# I just bought my bunnies a sand pit



## srhdufe (Feb 11, 2009)

I got it to use as a digging box instead of the dog bed. The dog bed can be stuffed with hay instead for them to sleep on

I am sure they are going to love it 

It was only a fiver :thumbup:

I also found Abby's old picnic table in the shed, so i have given the bunnies that too. I fixed a doormat on the top so they can jump onto it without sliding off :lol: It also gives them shelter from the sun 

All i need now is a bouncy castle and a swing... For me not the rabbits  :lol: :lol:


----------



## thedogsmother (Aug 28, 2008)

You know Sarah nobody is fooled by posts like this, we all know your rabbits have no toys and nowhere to play, they are all in 3ft hutches as well. I notice there is no picture (proof) with your post:arf:.


----------



## srhdufe (Feb 11, 2009)

thedogsmother said:


> You know Sarah nobody is fooled by posts like this, we all know your rabbits have no toys and nowhere to play, they are all in 3ft hutches as well. I notice there is no picture (proof) with your post:arf:.


:lol: :lol: :lol:
Actually the hutches are only 2ft :arf: :lol:


----------



## thedogsmother (Aug 28, 2008)

srhdufe said:


> :lol: :lol: :lol:
> Actually the hutches are only 2ft :arf: :lol:


Ok I was being tactfull, tbh I have no idea how you fit them all in that one hutch.


----------



## srhdufe (Feb 11, 2009)

thedogsmother said:


> Ok I was being tactfull, tbh I have no idea how you fit them all in that one hutch.

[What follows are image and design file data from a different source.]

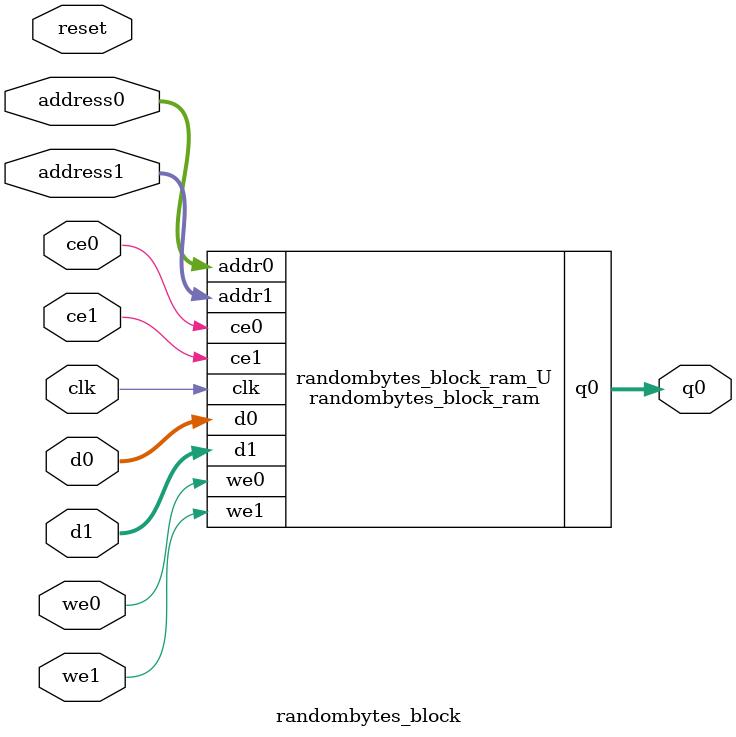
<source format=v>
`timescale 1 ns / 1 ps
module randombytes_block_ram (addr0, ce0, d0, we0, q0, addr1, ce1, d1, we1,  clk);

parameter DWIDTH = 8;
parameter AWIDTH = 4;
parameter MEM_SIZE = 16;

input[AWIDTH-1:0] addr0;
input ce0;
input[DWIDTH-1:0] d0;
input we0;
output reg[DWIDTH-1:0] q0;
input[AWIDTH-1:0] addr1;
input ce1;
input[DWIDTH-1:0] d1;
input we1;
input clk;

(* ram_style = "block" *)reg [DWIDTH-1:0] ram[0:MEM_SIZE-1];




always @(posedge clk)  
begin 
    if (ce0) 
    begin
        if (we0) 
        begin 
            ram[addr0] <= d0; 
        end 
        q0 <= ram[addr0];
    end
end


always @(posedge clk)  
begin 
    if (ce1) 
    begin
        if (we1) 
        begin 
            ram[addr1] <= d1; 
        end 
    end
end


endmodule

`timescale 1 ns / 1 ps
module randombytes_block(
    reset,
    clk,
    address0,
    ce0,
    we0,
    d0,
    q0,
    address1,
    ce1,
    we1,
    d1);

parameter DataWidth = 32'd8;
parameter AddressRange = 32'd16;
parameter AddressWidth = 32'd4;
input reset;
input clk;
input[AddressWidth - 1:0] address0;
input ce0;
input we0;
input[DataWidth - 1:0] d0;
output[DataWidth - 1:0] q0;
input[AddressWidth - 1:0] address1;
input ce1;
input we1;
input[DataWidth - 1:0] d1;



randombytes_block_ram randombytes_block_ram_U(
    .clk( clk ),
    .addr0( address0 ),
    .ce0( ce0 ),
    .we0( we0 ),
    .d0( d0 ),
    .q0( q0 ),
    .addr1( address1 ),
    .ce1( ce1 ),
    .we1( we1 ),
    .d1( d1 ));

endmodule


</source>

I just pile them all up on top of each other, push them in with my foot and slam the door. Thats ok isnt it. Its not like they need space or anything


----------



## thedogsmother (Aug 28, 2008)

srhdufe said:


> I just pile them all up on top of each other, push them in with my foot and slam the door. Thats ok isnt it. Its not like they need space or anything


thats what I do with my hamsters, it stops them from fighting.:lol:


----------



## srhdufe (Feb 11, 2009)

thedogsmother said:


> thats what I do with my hamsters, it stops them from fighting.:lol:


Works like a treat doesnt it 

They cant make babies if they are all piled up either. Saves on neutering fees :lol:


----------



## thedogsmother (Aug 28, 2008)

srhdufe said:


> Works like a treat doesnt it
> 
> They cant make babies if they are all piled up either. Saves on neutering fees :lol:


Its lucky there are animal experts like us on pet forums to give others the benefit of our experience .


----------



## srhdufe (Feb 11, 2009)

It is isnt it :lol:


----------



## lozza84 (Jul 19, 2008)

ah thats great i bet they will love it! where did u get a sandpit for £5  i just got some new toys for my buns too :thumbup:


----------



## srhdufe (Feb 11, 2009)

I got it out of the paper


----------



## lozza84 (Jul 19, 2008)

cool :thumbup:


----------